━━━━━ Material for the task

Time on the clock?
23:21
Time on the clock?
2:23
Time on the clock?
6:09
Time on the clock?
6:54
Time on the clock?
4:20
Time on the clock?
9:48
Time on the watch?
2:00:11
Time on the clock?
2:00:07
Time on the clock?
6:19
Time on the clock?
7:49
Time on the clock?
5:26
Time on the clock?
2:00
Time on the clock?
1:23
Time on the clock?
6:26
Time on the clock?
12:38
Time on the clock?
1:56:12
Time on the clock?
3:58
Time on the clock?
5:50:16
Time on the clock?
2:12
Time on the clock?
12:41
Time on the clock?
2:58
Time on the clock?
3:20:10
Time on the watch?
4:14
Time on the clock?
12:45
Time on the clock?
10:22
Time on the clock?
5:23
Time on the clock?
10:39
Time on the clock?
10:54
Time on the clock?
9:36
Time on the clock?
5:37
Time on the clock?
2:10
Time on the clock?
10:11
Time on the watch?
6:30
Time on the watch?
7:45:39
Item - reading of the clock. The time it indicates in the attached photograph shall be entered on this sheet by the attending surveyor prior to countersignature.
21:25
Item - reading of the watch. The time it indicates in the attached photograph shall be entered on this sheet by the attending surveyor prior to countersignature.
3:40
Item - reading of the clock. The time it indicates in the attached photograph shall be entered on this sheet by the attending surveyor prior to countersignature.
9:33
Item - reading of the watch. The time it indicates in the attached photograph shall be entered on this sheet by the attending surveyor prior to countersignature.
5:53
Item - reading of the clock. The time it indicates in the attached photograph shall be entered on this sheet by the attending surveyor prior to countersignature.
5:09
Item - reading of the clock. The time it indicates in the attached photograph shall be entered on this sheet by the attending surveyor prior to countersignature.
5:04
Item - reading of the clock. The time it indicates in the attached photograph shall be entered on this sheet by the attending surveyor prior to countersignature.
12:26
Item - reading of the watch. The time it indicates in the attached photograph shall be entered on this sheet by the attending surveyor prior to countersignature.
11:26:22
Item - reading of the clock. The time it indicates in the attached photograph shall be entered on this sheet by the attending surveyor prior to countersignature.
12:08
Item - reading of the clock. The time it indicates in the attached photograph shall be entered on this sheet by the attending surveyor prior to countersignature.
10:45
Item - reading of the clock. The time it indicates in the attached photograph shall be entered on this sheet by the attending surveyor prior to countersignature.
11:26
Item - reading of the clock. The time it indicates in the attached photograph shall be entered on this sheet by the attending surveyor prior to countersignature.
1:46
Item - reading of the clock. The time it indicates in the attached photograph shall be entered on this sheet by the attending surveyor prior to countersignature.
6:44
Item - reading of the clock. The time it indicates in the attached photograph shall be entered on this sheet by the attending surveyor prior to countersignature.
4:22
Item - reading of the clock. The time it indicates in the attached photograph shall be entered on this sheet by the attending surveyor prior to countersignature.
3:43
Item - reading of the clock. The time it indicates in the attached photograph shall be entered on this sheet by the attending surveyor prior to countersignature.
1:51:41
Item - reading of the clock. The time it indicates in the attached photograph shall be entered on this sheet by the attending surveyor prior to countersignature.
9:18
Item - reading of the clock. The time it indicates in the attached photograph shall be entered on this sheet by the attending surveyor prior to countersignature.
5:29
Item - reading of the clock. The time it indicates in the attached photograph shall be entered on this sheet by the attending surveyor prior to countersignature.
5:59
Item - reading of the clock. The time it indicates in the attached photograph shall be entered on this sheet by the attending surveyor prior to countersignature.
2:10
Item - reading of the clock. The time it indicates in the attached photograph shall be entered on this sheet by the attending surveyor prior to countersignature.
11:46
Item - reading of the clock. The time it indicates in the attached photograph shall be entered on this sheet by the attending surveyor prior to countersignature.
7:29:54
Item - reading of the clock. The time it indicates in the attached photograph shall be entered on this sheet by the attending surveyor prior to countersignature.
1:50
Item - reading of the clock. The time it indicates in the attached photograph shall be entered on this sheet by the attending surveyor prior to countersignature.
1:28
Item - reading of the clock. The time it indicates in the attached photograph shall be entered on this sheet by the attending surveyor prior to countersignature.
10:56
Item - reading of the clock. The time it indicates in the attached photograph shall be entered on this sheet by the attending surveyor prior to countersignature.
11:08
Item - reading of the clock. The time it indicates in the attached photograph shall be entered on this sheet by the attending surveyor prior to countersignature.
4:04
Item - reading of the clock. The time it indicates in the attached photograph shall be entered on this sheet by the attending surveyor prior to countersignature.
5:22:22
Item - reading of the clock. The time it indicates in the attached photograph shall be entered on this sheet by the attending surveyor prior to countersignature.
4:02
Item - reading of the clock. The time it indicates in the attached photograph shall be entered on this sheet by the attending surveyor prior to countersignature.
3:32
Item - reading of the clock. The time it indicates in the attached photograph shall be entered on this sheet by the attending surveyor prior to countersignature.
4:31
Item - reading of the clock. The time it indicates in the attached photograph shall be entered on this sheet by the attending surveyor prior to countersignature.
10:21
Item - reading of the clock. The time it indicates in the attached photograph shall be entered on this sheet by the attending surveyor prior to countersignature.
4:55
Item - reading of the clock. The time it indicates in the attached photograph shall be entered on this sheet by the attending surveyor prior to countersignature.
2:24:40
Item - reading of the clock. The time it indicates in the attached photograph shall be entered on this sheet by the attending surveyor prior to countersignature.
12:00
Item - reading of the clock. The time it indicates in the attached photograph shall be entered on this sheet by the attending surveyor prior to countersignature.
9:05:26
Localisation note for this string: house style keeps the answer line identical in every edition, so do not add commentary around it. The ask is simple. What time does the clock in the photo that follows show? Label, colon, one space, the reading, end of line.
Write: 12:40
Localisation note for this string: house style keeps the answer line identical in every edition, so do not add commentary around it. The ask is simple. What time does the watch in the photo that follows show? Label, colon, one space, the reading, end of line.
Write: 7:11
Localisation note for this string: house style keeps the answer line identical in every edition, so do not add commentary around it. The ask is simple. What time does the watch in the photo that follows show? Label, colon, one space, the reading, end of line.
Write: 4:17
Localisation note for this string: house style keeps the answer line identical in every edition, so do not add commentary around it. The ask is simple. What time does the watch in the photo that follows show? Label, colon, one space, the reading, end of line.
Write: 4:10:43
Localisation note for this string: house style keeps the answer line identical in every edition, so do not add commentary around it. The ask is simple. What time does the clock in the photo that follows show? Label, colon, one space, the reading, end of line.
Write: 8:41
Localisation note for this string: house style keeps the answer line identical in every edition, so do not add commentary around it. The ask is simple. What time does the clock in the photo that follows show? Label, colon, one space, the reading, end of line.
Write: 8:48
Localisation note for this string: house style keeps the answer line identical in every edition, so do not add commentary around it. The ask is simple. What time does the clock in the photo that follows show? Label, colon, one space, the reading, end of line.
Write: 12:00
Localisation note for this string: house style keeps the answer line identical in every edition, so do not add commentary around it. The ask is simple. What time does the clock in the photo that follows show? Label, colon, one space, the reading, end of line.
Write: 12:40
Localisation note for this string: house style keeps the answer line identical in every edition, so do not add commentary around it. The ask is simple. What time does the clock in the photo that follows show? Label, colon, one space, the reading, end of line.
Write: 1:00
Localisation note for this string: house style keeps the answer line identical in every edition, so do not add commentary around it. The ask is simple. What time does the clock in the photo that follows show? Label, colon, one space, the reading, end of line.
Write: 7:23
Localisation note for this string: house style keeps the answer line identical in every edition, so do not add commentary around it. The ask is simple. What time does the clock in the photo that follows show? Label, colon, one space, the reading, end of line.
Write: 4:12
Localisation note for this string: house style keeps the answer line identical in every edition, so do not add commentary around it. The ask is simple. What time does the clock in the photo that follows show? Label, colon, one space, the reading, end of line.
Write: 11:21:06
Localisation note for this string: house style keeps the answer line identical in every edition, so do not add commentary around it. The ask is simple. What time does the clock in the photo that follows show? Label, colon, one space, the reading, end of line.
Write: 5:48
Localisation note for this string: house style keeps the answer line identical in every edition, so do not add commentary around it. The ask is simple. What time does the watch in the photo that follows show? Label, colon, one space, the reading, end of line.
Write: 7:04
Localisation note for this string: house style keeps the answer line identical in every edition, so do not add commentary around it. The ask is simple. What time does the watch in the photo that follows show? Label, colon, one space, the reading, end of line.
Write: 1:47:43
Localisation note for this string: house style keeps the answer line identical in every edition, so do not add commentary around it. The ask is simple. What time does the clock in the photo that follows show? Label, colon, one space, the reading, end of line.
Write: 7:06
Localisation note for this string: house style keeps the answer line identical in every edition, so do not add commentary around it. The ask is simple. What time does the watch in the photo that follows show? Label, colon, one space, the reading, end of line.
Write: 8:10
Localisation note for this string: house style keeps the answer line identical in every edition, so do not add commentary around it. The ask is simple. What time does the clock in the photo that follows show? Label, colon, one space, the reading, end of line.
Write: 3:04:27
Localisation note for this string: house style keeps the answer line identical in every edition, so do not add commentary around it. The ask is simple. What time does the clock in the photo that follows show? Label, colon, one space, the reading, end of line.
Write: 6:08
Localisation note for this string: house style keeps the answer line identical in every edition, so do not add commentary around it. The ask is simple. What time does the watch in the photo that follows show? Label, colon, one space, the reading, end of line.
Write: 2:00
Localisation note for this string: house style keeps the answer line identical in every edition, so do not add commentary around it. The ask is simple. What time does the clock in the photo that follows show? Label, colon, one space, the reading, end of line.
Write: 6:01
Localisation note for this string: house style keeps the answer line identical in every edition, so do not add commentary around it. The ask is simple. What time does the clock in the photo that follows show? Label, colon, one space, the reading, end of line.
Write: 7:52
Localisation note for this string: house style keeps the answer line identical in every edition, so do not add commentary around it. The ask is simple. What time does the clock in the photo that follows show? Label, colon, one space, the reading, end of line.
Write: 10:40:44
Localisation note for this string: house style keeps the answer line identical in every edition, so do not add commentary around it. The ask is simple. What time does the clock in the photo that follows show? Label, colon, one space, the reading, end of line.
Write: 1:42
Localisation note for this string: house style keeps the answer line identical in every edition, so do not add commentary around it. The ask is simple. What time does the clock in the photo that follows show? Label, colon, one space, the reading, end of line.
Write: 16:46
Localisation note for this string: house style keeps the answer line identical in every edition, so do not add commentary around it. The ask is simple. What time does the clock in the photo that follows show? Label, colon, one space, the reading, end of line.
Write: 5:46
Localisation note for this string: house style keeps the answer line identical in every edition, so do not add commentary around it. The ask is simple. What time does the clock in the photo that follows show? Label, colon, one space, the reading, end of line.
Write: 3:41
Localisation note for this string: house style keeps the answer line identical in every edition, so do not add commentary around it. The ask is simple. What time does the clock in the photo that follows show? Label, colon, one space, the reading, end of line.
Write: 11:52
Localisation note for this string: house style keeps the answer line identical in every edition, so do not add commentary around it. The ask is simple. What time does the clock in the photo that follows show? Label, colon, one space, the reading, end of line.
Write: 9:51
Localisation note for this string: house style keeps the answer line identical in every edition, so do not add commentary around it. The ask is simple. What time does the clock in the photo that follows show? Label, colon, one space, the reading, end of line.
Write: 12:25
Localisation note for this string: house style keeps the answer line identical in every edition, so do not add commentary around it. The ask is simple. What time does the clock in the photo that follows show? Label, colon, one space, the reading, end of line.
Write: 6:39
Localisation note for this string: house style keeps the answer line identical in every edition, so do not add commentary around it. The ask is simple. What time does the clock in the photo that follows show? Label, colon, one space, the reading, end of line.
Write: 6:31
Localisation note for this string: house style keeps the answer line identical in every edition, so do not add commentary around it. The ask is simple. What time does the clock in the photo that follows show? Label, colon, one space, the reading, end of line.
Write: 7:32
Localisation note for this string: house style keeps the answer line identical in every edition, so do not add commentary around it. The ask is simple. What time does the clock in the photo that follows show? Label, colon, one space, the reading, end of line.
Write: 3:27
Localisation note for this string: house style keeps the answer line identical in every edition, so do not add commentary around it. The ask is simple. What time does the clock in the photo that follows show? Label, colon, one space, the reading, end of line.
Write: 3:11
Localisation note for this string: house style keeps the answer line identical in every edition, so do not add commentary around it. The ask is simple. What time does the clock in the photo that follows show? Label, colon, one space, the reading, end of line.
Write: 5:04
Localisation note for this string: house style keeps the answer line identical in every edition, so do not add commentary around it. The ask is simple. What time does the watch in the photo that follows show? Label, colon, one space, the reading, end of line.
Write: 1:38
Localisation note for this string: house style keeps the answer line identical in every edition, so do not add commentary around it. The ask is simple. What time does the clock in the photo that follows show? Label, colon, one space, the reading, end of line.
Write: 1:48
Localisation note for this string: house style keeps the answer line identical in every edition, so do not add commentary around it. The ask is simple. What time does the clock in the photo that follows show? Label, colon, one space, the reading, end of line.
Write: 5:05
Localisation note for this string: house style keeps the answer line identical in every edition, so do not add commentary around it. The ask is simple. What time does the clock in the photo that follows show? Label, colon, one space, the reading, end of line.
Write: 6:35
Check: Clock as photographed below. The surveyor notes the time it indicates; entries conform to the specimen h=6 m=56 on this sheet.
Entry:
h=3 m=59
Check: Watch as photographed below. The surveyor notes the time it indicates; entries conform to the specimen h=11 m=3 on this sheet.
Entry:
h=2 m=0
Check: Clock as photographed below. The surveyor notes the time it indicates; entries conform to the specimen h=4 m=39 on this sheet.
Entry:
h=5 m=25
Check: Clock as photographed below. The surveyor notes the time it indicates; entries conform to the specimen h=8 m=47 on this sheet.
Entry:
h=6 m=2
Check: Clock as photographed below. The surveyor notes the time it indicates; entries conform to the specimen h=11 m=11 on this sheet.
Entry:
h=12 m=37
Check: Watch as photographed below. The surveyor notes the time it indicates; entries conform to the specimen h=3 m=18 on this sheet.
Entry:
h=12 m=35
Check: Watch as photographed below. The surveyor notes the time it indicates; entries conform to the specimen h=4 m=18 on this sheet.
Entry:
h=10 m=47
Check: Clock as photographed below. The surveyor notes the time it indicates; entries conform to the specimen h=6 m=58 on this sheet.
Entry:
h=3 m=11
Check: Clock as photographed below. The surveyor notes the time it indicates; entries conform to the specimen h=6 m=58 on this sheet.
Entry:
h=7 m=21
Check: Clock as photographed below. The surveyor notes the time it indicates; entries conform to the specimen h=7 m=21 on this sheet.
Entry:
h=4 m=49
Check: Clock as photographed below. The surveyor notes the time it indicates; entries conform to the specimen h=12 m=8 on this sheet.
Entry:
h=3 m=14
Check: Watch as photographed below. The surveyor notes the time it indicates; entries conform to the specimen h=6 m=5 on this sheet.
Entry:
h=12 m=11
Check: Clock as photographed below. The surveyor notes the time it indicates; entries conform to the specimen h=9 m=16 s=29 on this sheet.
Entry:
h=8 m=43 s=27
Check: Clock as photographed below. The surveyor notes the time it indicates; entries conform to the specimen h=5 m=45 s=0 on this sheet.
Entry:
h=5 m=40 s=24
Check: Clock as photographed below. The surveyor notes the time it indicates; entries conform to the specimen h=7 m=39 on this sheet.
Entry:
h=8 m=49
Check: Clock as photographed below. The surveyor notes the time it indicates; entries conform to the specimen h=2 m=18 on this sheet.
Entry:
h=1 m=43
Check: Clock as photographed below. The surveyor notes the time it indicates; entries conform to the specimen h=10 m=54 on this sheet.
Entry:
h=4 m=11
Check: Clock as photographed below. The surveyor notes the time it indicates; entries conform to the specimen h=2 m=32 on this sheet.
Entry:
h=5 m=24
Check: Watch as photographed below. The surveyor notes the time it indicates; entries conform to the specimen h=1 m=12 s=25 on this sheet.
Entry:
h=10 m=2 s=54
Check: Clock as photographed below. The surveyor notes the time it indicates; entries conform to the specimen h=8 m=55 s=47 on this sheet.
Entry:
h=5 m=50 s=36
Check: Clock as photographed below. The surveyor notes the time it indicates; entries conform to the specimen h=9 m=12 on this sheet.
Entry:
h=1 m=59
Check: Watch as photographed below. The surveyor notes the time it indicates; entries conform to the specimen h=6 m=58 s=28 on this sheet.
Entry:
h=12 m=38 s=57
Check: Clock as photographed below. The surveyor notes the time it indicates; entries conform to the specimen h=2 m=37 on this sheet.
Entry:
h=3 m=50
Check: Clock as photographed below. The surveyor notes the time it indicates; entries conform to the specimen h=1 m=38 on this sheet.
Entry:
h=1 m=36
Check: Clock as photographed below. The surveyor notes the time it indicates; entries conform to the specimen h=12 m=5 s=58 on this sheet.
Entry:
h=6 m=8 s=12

━━━━━━━━━━

Stated exercise ▸
Reproduce, character for character, every line of the data above from the one containing "s=47 on this sheet." through the last line, both ends included.

Completed exercise ▸
Check: Clock as photographed below. The surveyor notes the time it indicates; entries conform to the specimen h=8 m=55 s=47 on this sheet.
Entry:
h=5 m=50 s=36
Check: Clock as photographed below. The surveyor notes the time it indicates; entries conform to the specimen h=9 m=12 on this sheet.
Entry:
h=1 m=59
Check: Watch as photographed below. The surveyor notes the time it indicates; entries conform to the specimen h=6 m=58 s=28 on this sheet.
Entry:
h=12 m=38 s=57
Check: Clock as photographed below. The surveyor notes the time it indicates; entries conform to the specimen h=2 m=37 on this sheet.
Entry:
h=3 m=50
Check: Clock as photographed below. The surveyor notes the time it indicates; entries conform to the specimen h=1 m=38 on this sheet.
Entry:
h=1 m=36
Check: Clock as photographed below. The surveyor notes the time it indicates; entries conform to the specimen h=12 m=5 s=58 on this sheet.
Entry:
h=6 m=8 s=12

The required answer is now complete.